## Your assignment
Of all the lines in the material, how many carry the string "Endometrium"? Respond with the number by itself.

(Information provided Opens)

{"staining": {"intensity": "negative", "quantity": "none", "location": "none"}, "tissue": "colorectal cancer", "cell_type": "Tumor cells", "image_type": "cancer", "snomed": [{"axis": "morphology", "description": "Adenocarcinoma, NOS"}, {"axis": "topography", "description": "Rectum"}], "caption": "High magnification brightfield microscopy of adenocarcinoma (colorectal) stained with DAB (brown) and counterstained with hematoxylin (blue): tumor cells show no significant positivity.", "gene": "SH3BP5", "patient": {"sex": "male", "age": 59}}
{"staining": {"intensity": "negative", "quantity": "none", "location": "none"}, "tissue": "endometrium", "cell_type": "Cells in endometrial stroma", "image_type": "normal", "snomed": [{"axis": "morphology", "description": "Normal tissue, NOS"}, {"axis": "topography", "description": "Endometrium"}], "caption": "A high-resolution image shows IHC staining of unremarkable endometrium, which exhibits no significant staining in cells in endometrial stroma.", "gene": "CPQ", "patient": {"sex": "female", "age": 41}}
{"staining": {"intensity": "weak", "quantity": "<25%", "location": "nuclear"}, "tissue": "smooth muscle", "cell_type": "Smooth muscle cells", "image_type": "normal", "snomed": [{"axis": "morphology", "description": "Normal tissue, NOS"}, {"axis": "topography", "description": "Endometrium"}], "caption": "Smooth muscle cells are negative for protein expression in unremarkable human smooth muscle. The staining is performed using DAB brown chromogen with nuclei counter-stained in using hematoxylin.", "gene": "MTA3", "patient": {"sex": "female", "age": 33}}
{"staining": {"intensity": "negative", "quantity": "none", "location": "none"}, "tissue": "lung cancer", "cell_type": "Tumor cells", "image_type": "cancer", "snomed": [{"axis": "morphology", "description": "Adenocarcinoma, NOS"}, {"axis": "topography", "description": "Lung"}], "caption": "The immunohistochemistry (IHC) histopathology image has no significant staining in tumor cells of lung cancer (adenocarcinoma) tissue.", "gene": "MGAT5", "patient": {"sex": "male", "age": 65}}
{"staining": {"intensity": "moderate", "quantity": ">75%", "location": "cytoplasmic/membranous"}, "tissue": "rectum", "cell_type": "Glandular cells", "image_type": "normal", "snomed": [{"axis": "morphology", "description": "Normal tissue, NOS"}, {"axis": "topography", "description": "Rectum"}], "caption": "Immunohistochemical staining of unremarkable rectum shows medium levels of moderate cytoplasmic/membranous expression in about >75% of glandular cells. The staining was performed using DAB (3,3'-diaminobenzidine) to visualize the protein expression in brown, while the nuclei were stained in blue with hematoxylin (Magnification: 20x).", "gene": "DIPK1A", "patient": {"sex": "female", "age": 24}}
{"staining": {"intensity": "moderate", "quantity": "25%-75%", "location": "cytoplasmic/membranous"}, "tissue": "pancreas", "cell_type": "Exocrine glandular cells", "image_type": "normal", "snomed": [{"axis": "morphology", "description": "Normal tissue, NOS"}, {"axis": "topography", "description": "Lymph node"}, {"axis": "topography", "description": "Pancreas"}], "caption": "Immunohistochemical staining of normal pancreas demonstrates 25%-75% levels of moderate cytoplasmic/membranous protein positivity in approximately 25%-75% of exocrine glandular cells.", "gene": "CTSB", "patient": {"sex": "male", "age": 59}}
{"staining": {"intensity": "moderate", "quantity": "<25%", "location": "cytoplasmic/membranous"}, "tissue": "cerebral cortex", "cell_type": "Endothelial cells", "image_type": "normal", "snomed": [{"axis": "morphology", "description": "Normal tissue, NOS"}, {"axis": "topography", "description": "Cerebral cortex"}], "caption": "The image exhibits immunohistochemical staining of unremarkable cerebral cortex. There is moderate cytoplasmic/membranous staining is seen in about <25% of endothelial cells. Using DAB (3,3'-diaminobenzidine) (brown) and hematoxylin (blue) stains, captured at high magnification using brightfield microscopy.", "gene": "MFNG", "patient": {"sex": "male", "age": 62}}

(Information provided Closes)

## Output of the task
2